Rail minister Huw Merriman also said that he was "pleased" to see the draft rail legislation which "brings together the primary legislative measures required to deliver rail reform and the Government's vision for a simpler, better railway for all customers".

But there was concern within the rail industry that today's proposals marked a “missed opportunity”. 

Andy Bagnall, chief executive of the Rail Partners industry body said: “The recommitment to establishing Great British Railways with the publication of a draft bill is a step forward, but it is a missed opportunity to not actually legislate in this Parliament.” 

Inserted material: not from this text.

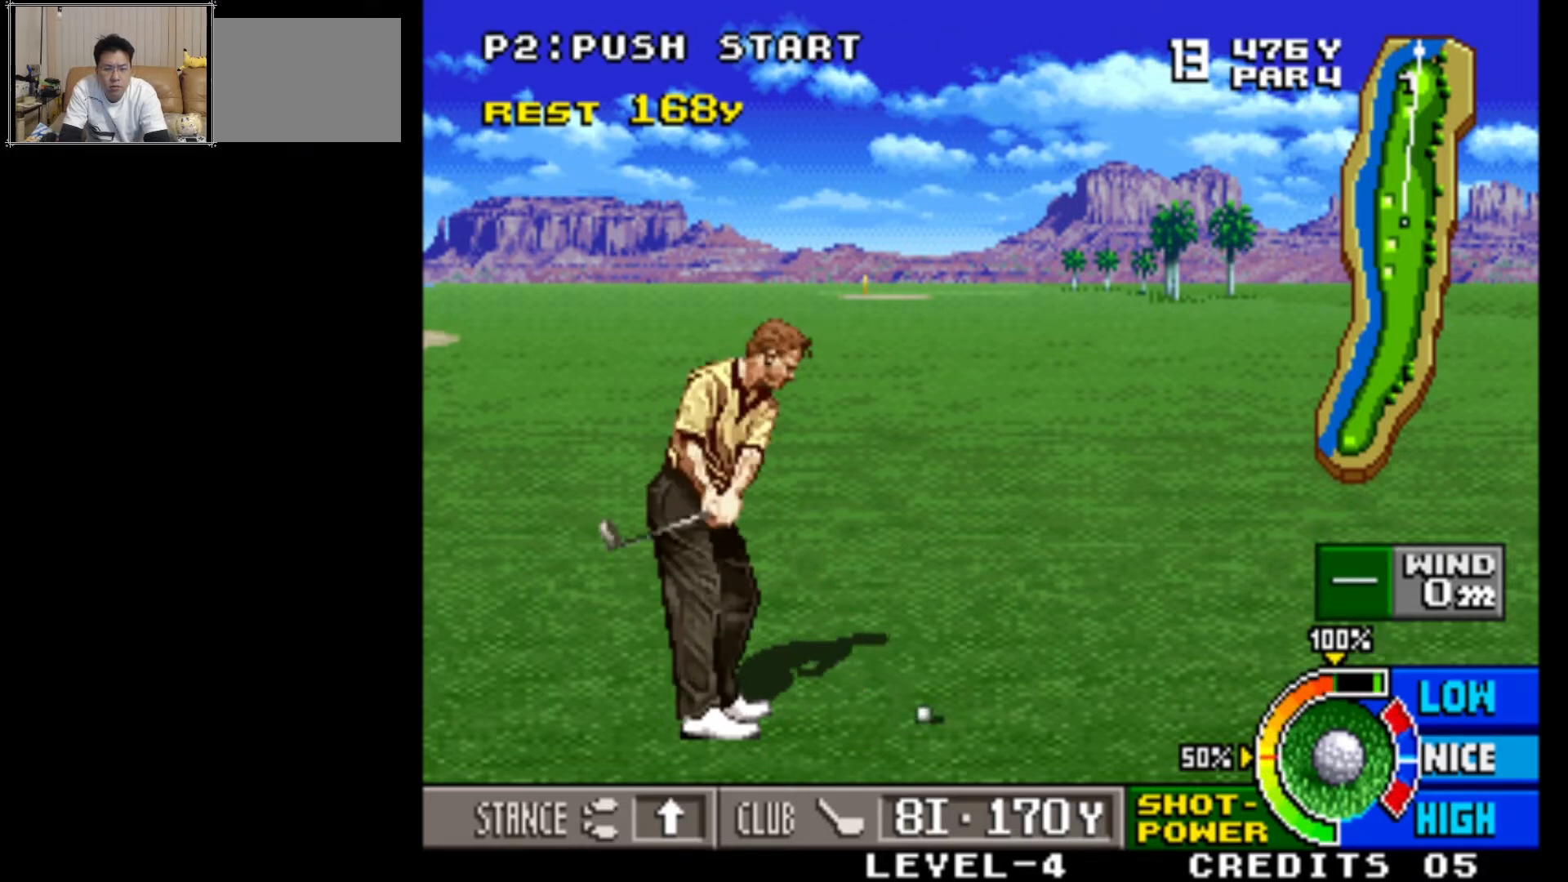
{"buttons": [], "left_stick": "center", "events": []}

He said that not seizing on the chance to legislate now “means continuing uncertainty until after the next general election”. 

“It is now even more urgent for government and industry to redouble efforts to deliver improvements for passengers and freight customers as well as taxpayers that can be taken forward without legislation,” he added. 

Transport committee chair Iain Stewart said he had “hoped for a full Bill” but welcomed the government’s plans as laid out today.

He praised the “long awaited progress with establishing Great British Rail and reforms that the sector and passengers are crying out for".

He added: “While we hoped for a full Bill at this stage, it is encouraging that the draft Bill has been published and I would urge the Government to proceed as quickly as possible with the scrutiny stage.”